I’m using aerospike build 4.5.2.1 running on Debian 9 VMs. Every record being written contains the following bins:
PK: string (always < 256 bytes)
Blob: byte array (2-4 MB)
ContentType: string (< 16 bytes)
I’m storing each record in 2 separate namespaces with different ttl (segments-disk stored on SSD with a 3 hour ttl and segments-memory stored in RAM with a 3 min ttl). This is configured as a 3 node cluster running on GCE VMs. There is a constant network ingress of 22 MBps and 16 writes per second to segments-memory, and all objects in memory are being stored with a 3 min ttl (configured in the application). As expected, I see the number of objects stay constant around 2900 (16 writes/sec * 180 sec) after the first 3 minutes of running. I configured nsup to run every 30 seconds to reclaim memory faster.
However, I am observing a slow but constant increase in memory usage of about 1.3 kB/s even though the number of keys and rate of ingest are not changing.
It looks like about 80 bytes of memory is leaking per write to the segments-memory namespace. While this smells like a memory leak, I’m not sure if there is something in my configuration that is causing memory to not be freed up. Any help on this would be greatly appreciated.

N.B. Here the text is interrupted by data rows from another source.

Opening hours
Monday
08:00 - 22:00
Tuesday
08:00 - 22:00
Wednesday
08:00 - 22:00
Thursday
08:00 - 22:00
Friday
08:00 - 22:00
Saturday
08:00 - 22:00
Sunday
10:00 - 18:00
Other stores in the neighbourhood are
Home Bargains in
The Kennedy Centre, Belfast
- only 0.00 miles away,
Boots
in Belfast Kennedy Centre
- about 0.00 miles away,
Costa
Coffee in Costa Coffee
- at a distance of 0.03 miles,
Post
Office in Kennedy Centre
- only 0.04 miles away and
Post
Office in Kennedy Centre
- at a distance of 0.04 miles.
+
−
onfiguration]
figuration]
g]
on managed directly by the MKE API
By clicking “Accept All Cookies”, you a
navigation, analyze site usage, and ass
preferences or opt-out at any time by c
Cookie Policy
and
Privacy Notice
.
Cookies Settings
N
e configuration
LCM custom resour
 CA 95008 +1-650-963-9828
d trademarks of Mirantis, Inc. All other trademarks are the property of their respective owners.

Pasting my aerospike.conf below.
# Aerospike database configuration file.
# This stanza must come first.
service {
user root
group root
paxos-single-replica-limit 1 # Number of nodes where the replica count is automatically reduced to 1.
pidfile /var/run/aerospike/asd.pid
proto-fd-max 15000
}
logging {
# Log file must be an absolute path.
file /var/log/aerospike/aerospike.log {
context any info
}
# Send log messages to stdout
console {
context any info
}
}
network {
service {
address any
port 3000
}
heartbeat {
mode mesh
port 3002
# use asinfo -v 'tip:host=<ADDR>;port=3002' to inform cluster of
# other mesh nodes
mesh-seed-address-port aerospike-server-v7-1 3002
mesh-seed-address-port aerospike-server-v7-2 3002
mesh-seed-address-port aerospike-server-v7-3 3002
interval 250 # milliseconds between successive heartbeats
timeout 20 # number of missing heartbeats after which node is declared dead
}
fabric {
address any
port 3001 # Intra-cluster communication port (migrates, replication, etc)
}
}
namespace segments-memory {
replication-factor 1
memory-size 6G # assuming 7.5G VM, increase if using a bigger VM
default-ttl 1d # upper bound of in-memory storage. Note: application should set a lower ttl to prevent OOM
conflict-resolution-policy last-update-time
storage-engine memory
nsup-period 30
}
namespace segments-disk {
replication-factor 2
memory-size 1G # assuming 7.5G VM, increase if using a bigger VM
default-ttl 5d # default ttl 5 days. Note: application should customize this and not rely on default value
conflict-resolution-policy last-update-time
# storage-engine memory
# To use in-memory storage, comment out the lines below and uncomment the line above
storage-engine device {
device /dev/sdb # ssd path
scheduler-mode noop # This line optimizes for SSD
write-block-size 8M # this limits the maximum size of a record. recommended value for ssd is 128K but that
# means we cannot store objects bigger than 128 KB
data-in-memory false # Store data in memory in addition to file.
}
}
Another thing I noticed was that the memory usage reported by AMC for both the namespaces combined is significantly lower than what is reported by top. AMC reports about 25% memory in use whereas top reports asd consuming about 47% memory. Is this expected?